What this task involves: Write the records out again without change. Leave the pictures behind.

Extracted records:
= = =

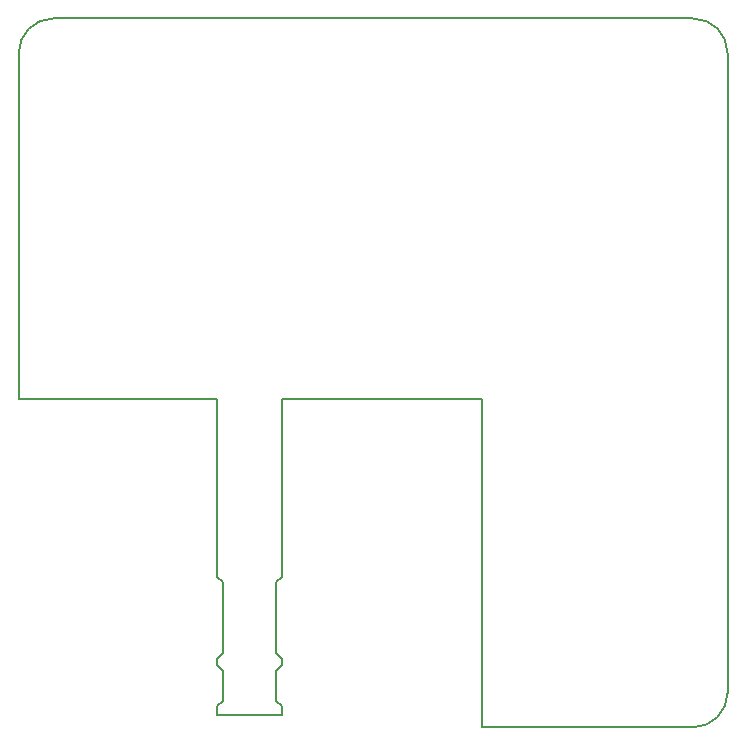
<source format=gko>
G04*
G04 #@! TF.GenerationSoftware,Altium Limited,Altium Designer,19.1.8 (144)*
G04*
G04 Layer_Color=16711935*
%FSLAX25Y25*%
%MOIN*%
G70*
G01*
G75*
%ADD14C,0.00700*%
%ADD128C,0.00701*%
D14*
X0Y-224803D02*
Y-11417D01*
X-81693Y-236221D02*
X-11417D01*
X-236221Y-126969D02*
Y-11417D01*
X-224803Y-0D02*
X-11424D01*
X-81693Y-236221D02*
Y-126969D01*
X-148622D02*
X-81693D01*
X-236221D02*
X-170276D01*
D128*
X-11417Y-236227D02*
G03*
X7Y-224803I0J11424D01*
G01*
X-224803Y7D02*
G03*
X-236227Y-11417I0J-11424D01*
G01*
X0D02*
G03*
X-11424Y7I-11424J0D01*
G01*
X-148622Y-215551D02*
Y-213583D01*
X-150591Y-217520D02*
X-148622Y-215551D01*
X-150591Y-227362D02*
Y-217520D01*
Y-211614D02*
X-148622Y-213583D01*
X-150591Y-211614D02*
Y-187992D01*
X-170276Y-215551D02*
Y-213583D01*
X-168307Y-211614D01*
Y-211614D01*
Y-187992D01*
X-170276Y-215551D02*
X-168307Y-217520D01*
Y-227362D02*
Y-217520D01*
X-148622Y-186024D02*
Y-126969D01*
Y-232283D02*
Y-229331D01*
X-170276Y-186024D02*
Y-126969D01*
Y-232283D02*
Y-229331D01*
Y-232283D02*
X-148622D01*
X-170276Y-229331D02*
X-168307Y-227362D01*
X-150591Y-187992D02*
X-148622Y-186024D01*
X-150591Y-227362D02*
X-148622Y-229331D01*
X-170276Y-186024D02*
X-168307Y-187992D01*
M02*

</source>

= = =

Final answer:
<source format=gko>
G04*
G04 #@! TF.GenerationSoftware,Altium Limited,Altium Designer,19.1.8 (144)*
G04*
G04 Layer_Color=16711935*
%FSLAX25Y25*%
%MOIN*%
G70*
G01*
G75*
%ADD14C,0.00700*%
%ADD128C,0.00701*%
D14*
X0Y-224803D02*
Y-11417D01*
X-81693Y-236221D02*
X-11417D01*
X-236221Y-126969D02*
Y-11417D01*
X-224803Y-0D02*
X-11424D01*
X-81693Y-236221D02*
Y-126969D01*
X-148622D02*
X-81693D01*
X-236221D02*
X-170276D01*
D128*
X-11417Y-236227D02*
G03*
X7Y-224803I0J11424D01*
G01*
X-224803Y7D02*
G03*
X-236227Y-11417I0J-11424D01*
G01*
X0D02*
G03*
X-11424Y7I-11424J0D01*
G01*
X-148622Y-215551D02*
Y-213583D01*
X-150591Y-217520D02*
X-148622Y-215551D01*
X-150591Y-227362D02*
Y-217520D01*
Y-211614D02*
X-148622Y-213583D01*
X-150591Y-211614D02*
Y-187992D01*
X-170276Y-215551D02*
Y-213583D01*
X-168307Y-211614D01*
Y-211614D01*
Y-187992D01*
X-170276Y-215551D02*
X-168307Y-217520D01*
Y-227362D02*
Y-217520D01*
X-148622Y-186024D02*
Y-126969D01*
Y-232283D02*
Y-229331D01*
X-170276Y-186024D02*
Y-126969D01*
Y-232283D02*
Y-229331D01*
Y-232283D02*
X-148622D01*
X-170276Y-229331D02*
X-168307Y-227362D01*
X-150591Y-187992D02*
X-148622Y-186024D01*
X-150591Y-227362D02*
X-148622Y-229331D01*
X-170276Y-186024D02*
X-168307Y-187992D01*
M02*

</source>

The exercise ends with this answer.